La Cuaresma inicia el camino hacia la celebración de la Muerte y Resurrección de Cristo. En ella, la Iglesia, sabiamente, nos invita a intensificar la penitencia, mediante el ayuno, la limosna y la oración, en la tarea de conversión permanente y progresiva a la llamada de Dios, para hacernos personas libres y abiertas a su proyecto, a través de pequeñas muertes, que nos ayudan a pedir perdón y concederlo, a dar verdadero sentido a la vida.
Somos llamados a reconocer nuestro pecado. El término pecado suscita en nuestra sociedad, de creencias plurales, una enorme reticencia. Sin embargo, creyentes y no creyentes, no ignoramos las zonas oscuras de nuestra interioridad: amor propio, egoísmo, orgullo, rencor, ambición desmedida… Realidades que nos condicionan y nos impiden avanzar en el camino de la respuesta al don de Dios, a la plenitud de lo humano. Tendemos a buscar su compensación acumulando bienes de orden material o de naturaleza espiritual. Pensamos que atesorar recursos, cualidades, influencias, es lo necesario para salvar nuestra fragilidad.
Nos preocupa la pobreza de los pobres —y nunca bastante—. Pero el ayuno y la limosna nos enfrentan a la falta de una cultura de la austeridad, esa sabiduría humana y cristiana que personaliza, libera de esclavitudes, y crea un espacio para el otro en nuestro corazón.

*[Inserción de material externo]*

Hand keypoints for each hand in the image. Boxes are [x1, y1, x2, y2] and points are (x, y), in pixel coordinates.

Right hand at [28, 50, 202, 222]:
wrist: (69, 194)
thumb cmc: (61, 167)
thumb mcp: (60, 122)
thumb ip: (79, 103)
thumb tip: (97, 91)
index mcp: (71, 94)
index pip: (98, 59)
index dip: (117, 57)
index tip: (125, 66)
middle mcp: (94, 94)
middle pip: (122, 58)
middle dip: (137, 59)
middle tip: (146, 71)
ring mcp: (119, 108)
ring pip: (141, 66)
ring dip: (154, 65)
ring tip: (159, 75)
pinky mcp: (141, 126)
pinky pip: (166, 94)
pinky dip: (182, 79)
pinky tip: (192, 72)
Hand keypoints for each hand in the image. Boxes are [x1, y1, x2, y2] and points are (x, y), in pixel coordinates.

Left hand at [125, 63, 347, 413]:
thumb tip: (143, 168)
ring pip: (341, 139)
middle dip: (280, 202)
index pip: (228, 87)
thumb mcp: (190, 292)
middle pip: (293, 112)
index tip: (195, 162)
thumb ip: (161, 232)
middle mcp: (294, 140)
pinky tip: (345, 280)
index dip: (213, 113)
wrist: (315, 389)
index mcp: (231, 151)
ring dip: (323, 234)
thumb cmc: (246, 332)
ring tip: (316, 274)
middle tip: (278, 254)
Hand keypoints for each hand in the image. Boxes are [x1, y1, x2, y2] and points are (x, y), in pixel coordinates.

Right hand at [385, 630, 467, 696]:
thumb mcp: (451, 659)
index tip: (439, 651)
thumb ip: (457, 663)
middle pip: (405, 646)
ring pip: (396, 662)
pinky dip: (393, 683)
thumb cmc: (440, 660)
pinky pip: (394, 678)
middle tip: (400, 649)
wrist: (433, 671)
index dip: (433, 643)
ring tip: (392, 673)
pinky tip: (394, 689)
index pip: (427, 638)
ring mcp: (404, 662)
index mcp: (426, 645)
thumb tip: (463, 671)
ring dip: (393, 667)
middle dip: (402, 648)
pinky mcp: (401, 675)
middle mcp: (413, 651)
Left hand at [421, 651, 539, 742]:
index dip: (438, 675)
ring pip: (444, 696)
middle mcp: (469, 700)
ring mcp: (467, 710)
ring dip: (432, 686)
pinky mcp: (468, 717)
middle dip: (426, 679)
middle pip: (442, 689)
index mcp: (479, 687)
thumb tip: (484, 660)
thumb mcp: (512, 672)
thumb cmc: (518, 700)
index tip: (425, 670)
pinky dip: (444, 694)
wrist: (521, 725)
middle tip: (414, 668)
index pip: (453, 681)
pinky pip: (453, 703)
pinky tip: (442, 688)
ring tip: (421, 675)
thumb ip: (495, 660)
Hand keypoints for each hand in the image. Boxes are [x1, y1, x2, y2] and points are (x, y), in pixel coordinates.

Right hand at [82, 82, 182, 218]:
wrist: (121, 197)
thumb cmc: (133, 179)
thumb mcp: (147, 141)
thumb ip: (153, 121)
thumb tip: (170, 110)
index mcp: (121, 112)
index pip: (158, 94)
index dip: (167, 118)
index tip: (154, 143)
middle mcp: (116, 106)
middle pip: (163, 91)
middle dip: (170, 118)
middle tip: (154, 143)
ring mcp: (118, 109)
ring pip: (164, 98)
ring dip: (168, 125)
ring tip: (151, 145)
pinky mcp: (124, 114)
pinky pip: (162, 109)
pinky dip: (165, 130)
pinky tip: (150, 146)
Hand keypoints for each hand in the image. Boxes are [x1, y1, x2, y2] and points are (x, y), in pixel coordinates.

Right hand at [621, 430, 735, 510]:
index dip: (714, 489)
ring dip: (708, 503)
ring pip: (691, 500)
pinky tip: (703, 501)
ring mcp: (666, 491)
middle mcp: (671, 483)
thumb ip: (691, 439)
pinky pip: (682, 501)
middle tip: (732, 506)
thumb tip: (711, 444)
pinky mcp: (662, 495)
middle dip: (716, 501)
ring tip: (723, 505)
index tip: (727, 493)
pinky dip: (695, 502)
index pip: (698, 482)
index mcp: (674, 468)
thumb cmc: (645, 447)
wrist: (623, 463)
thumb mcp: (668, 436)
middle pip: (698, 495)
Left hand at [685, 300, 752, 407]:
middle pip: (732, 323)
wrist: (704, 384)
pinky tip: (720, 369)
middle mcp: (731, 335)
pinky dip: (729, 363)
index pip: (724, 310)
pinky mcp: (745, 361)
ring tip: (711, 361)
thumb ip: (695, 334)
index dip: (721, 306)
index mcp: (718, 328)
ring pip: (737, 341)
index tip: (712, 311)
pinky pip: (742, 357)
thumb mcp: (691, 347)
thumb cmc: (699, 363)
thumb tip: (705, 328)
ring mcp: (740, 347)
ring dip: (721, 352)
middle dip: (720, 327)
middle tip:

Es momento de profundizar en nuestra conciencia, lugar donde Dios y el hombre se encuentran. La fe eclesial auténtica nos exige profundizar en nuestra relación con Él, en la oración personal.
El pecado genera el mal en nuestra vida, e influye en la vida de la comunidad creando un clima favorable a su crecimiento. Un cristiano responsable, no puede resignarse pasivamente al mal ni en el plano individual ni colectivo; sabe que cuenta con la gracia de Dios: «Donde abundó el mal, sobreabundó la gracia» (Rom 5, 20).
Por Pilar Cid Gómez, publicado en Con Vosotros de 15 de febrero de 2015.